我说:“我知道这个事情问起来您会难受,可我真的想问您,伤真的这么严重吗?找没找些名医良药啊?”
唐西流“唉”的一声长叹:“医生说治病不治命,我这应该不是病,我这是命中有此一难啊,对吧?四休。”
其实我心里觉得他说得确实是有三分道理,但是唐西流现在的精神状态,我肯定不能顺着他的话往下说:“圣上他老人家从军多年,难道也束手无策?”
唐西流摇摇头。
我忍了几次还是没忍住:“那教司坊三娘那您请教过吗?”
唐西流摇摇头:“我知道你想说什么。我这个样子已然能求的当然都求到了。你说的是那位老圣人吧,我也是受伤之后听皇上说起才知道他老人家竟然还在人世,我心中料想,如果他老人家出手,我十有八九能恢复原样,可你说也就怪,我伤之前一个月,他恰巧就还在大梁城,顺手把昏迷十多天的徐天禄救醒了,可偏偏等我这伤了,天罗地网地满世界搜寻,连点踪影都找不到,要不我能说这是命吗?”

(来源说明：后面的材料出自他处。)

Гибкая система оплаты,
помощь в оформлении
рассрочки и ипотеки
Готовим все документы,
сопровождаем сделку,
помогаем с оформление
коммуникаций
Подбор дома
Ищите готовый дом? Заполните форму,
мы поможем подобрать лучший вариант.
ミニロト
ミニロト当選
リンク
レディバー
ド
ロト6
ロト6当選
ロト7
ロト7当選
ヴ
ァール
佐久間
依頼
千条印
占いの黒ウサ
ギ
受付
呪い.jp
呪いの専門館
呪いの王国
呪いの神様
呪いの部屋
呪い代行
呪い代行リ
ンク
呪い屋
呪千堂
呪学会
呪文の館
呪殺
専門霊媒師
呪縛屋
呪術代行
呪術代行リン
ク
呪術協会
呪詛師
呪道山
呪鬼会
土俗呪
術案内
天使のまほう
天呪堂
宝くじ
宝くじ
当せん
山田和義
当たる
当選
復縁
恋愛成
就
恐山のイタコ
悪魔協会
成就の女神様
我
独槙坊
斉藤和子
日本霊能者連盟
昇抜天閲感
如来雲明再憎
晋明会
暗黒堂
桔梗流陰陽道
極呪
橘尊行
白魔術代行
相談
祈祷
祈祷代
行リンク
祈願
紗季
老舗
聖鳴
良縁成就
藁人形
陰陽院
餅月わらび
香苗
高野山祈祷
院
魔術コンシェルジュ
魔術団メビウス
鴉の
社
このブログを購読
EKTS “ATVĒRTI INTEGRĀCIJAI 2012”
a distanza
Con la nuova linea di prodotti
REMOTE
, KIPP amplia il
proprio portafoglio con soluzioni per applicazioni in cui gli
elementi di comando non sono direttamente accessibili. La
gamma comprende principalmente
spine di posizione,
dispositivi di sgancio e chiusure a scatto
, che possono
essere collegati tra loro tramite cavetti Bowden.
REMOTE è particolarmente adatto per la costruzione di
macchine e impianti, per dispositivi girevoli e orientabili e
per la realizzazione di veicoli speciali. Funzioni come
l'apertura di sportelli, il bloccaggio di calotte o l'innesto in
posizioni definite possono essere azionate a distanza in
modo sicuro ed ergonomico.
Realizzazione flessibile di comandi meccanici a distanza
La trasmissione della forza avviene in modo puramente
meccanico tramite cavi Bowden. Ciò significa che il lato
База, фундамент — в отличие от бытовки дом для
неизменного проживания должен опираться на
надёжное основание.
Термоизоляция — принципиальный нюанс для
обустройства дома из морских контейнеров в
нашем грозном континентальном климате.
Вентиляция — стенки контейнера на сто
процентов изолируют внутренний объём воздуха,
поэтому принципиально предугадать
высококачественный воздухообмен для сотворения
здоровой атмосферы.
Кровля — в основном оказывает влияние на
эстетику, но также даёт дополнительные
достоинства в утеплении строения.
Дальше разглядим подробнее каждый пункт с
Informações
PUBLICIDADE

听唐西流这么说,我突然想起康老爷子劝我不用担心把棋音丢了时候的话:“我们永兴堂有位不错的郎中,救了好多人的命,有些人重获新生便上门送匾披红,有的甚至长跪不起。老郎中常说的一句话是,不用感谢我,感谢你自己就好,这是命,命中注定让你遇见我,不然那么多得和你一样病的人,我怎么遇不见?我遇不见就当然医不好,所以说,要感谢就感谢自己的命好。”